Retype, word for word, each line between the lines holding "Page size: 1500x1125." and "For every layout", inclusive, and leave the rest of the data alone.

==== Recorded data ====

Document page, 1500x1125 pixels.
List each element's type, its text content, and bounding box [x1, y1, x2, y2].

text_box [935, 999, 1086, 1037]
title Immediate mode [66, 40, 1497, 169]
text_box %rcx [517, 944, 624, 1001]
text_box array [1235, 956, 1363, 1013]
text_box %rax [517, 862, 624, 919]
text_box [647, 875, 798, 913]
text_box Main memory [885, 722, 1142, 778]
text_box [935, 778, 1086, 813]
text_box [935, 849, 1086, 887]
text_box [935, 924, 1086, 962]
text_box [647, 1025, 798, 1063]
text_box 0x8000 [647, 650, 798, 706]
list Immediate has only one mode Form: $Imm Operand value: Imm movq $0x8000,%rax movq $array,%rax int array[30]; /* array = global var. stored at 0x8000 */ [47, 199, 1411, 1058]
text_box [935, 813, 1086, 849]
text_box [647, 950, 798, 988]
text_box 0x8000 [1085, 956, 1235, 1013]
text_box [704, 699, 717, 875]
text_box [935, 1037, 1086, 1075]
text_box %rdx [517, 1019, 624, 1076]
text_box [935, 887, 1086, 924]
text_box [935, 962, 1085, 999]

====
==== Recorded data ====

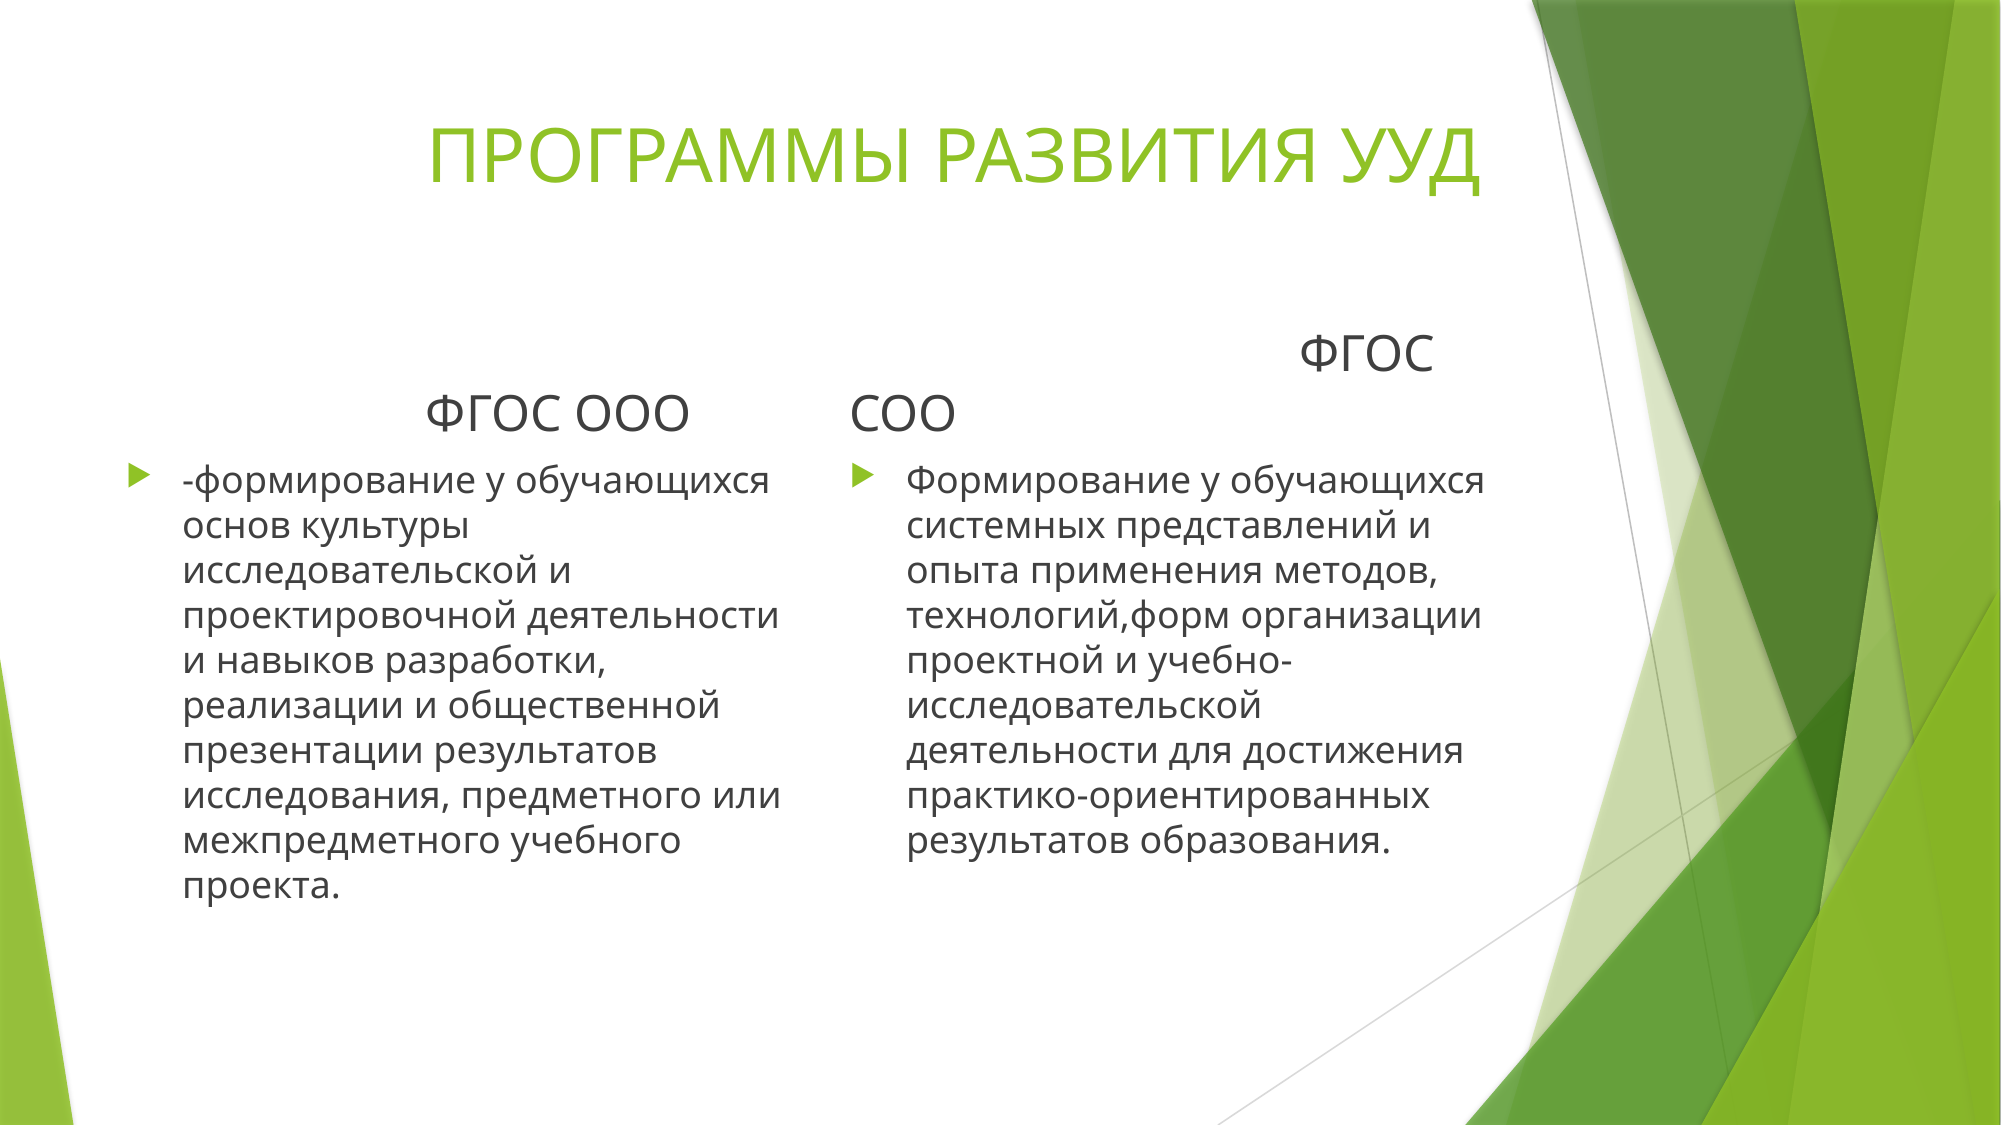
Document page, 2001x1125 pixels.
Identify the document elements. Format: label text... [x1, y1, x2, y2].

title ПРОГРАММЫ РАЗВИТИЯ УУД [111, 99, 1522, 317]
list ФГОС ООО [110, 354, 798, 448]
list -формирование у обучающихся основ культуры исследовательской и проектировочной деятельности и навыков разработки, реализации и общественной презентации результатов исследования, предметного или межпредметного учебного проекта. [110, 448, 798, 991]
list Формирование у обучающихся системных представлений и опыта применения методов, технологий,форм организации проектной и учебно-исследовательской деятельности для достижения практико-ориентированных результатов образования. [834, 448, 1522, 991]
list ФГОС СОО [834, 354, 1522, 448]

====
==== Recorded data ====

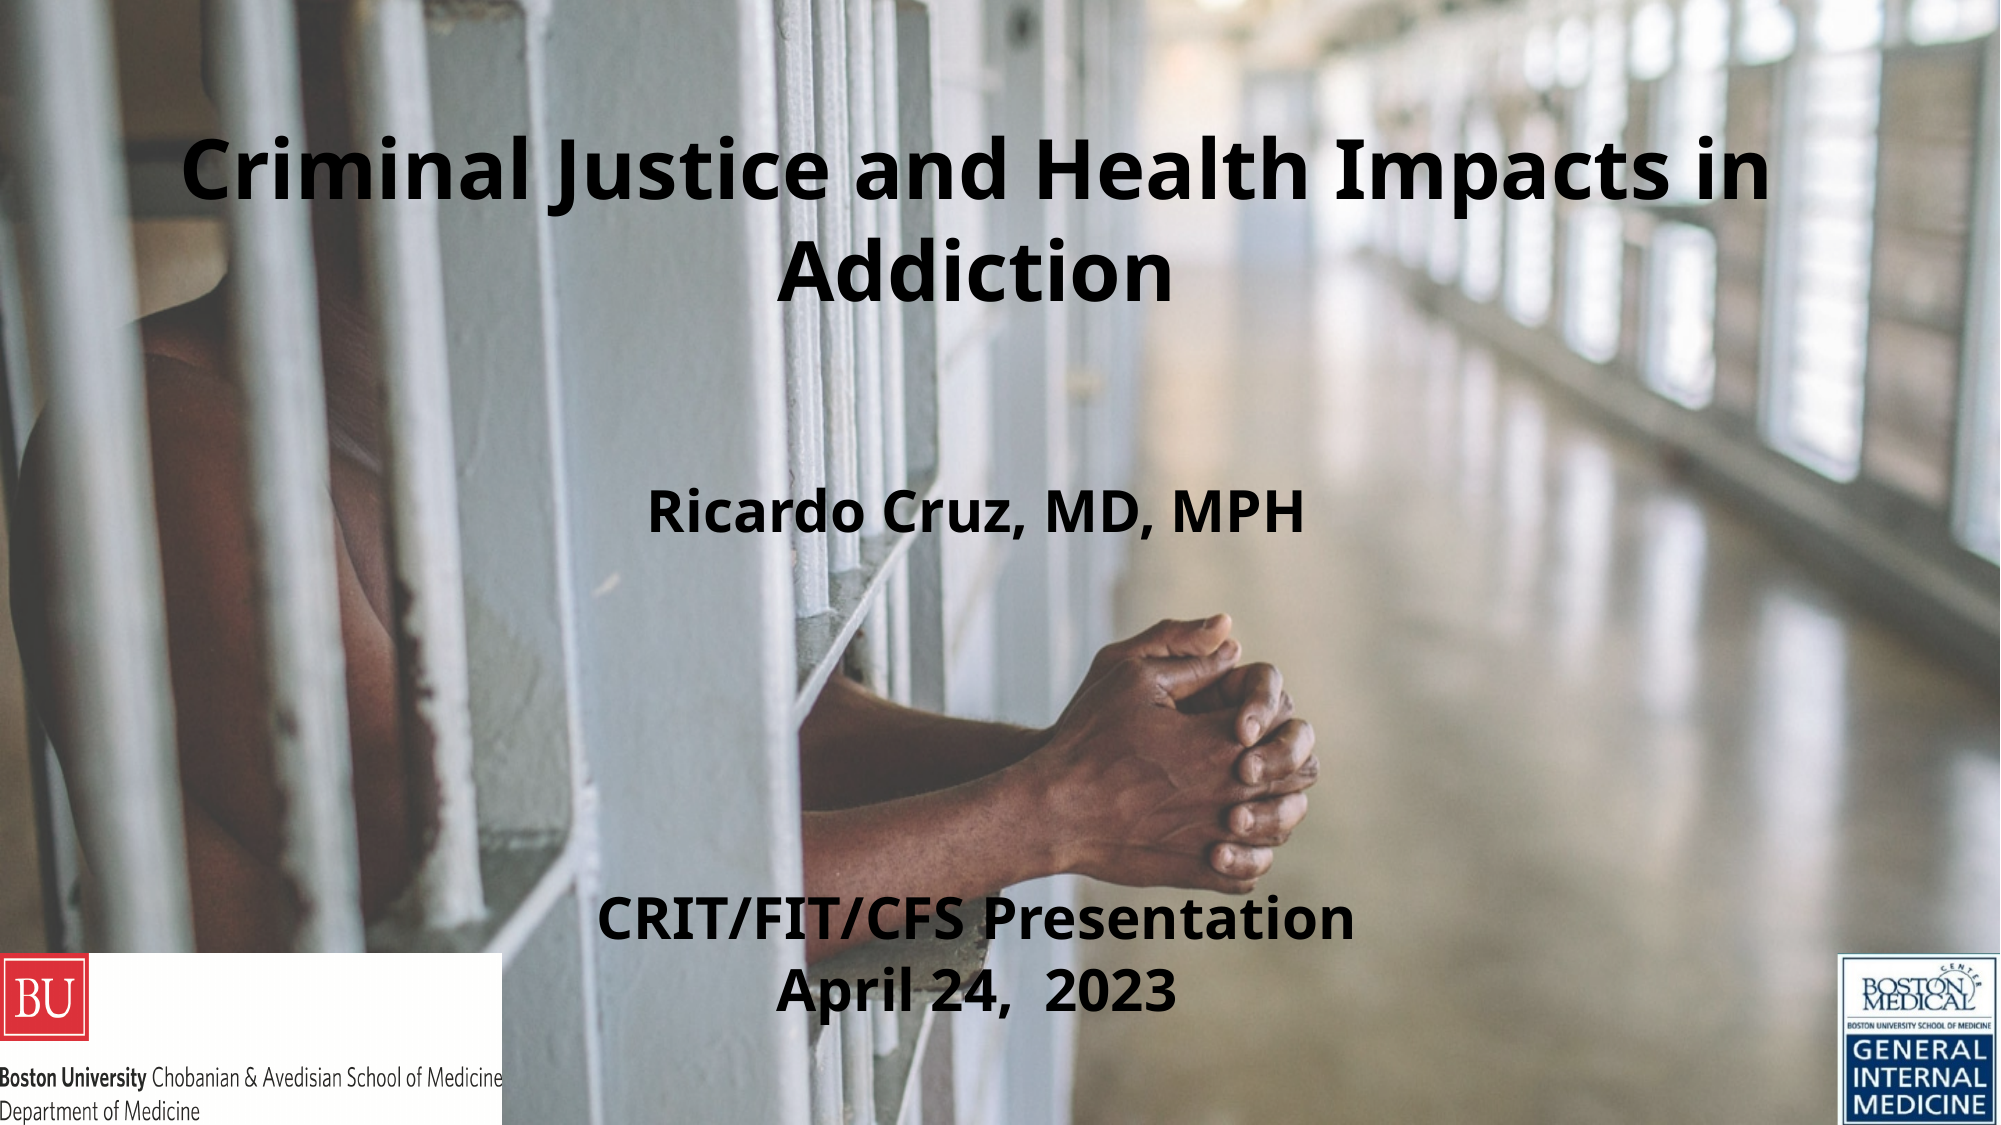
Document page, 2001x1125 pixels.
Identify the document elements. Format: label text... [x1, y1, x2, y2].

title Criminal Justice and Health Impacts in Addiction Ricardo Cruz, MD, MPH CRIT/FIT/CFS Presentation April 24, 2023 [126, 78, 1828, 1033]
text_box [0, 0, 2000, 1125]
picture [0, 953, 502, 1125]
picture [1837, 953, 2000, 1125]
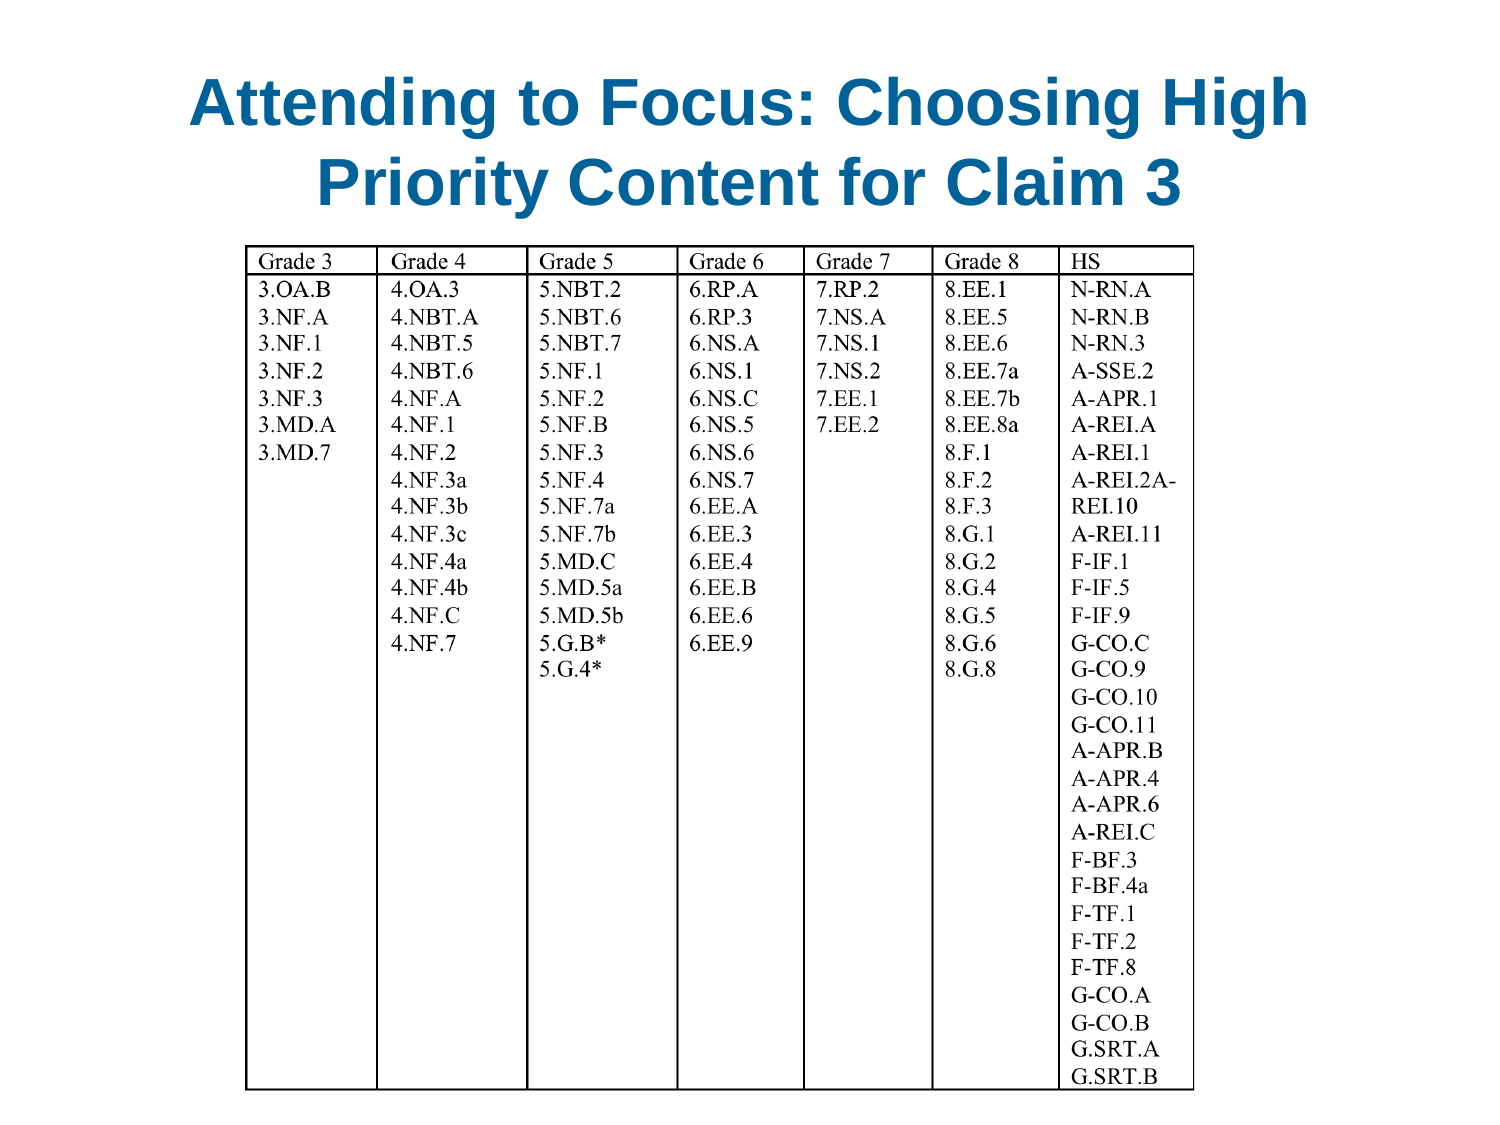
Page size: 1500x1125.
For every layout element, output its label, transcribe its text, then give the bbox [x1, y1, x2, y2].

====

■ Reply:
Page size: 1500x1125.
For every layout element, output its label, transcribe its text, then give the bbox [x1, y1, x2, y2].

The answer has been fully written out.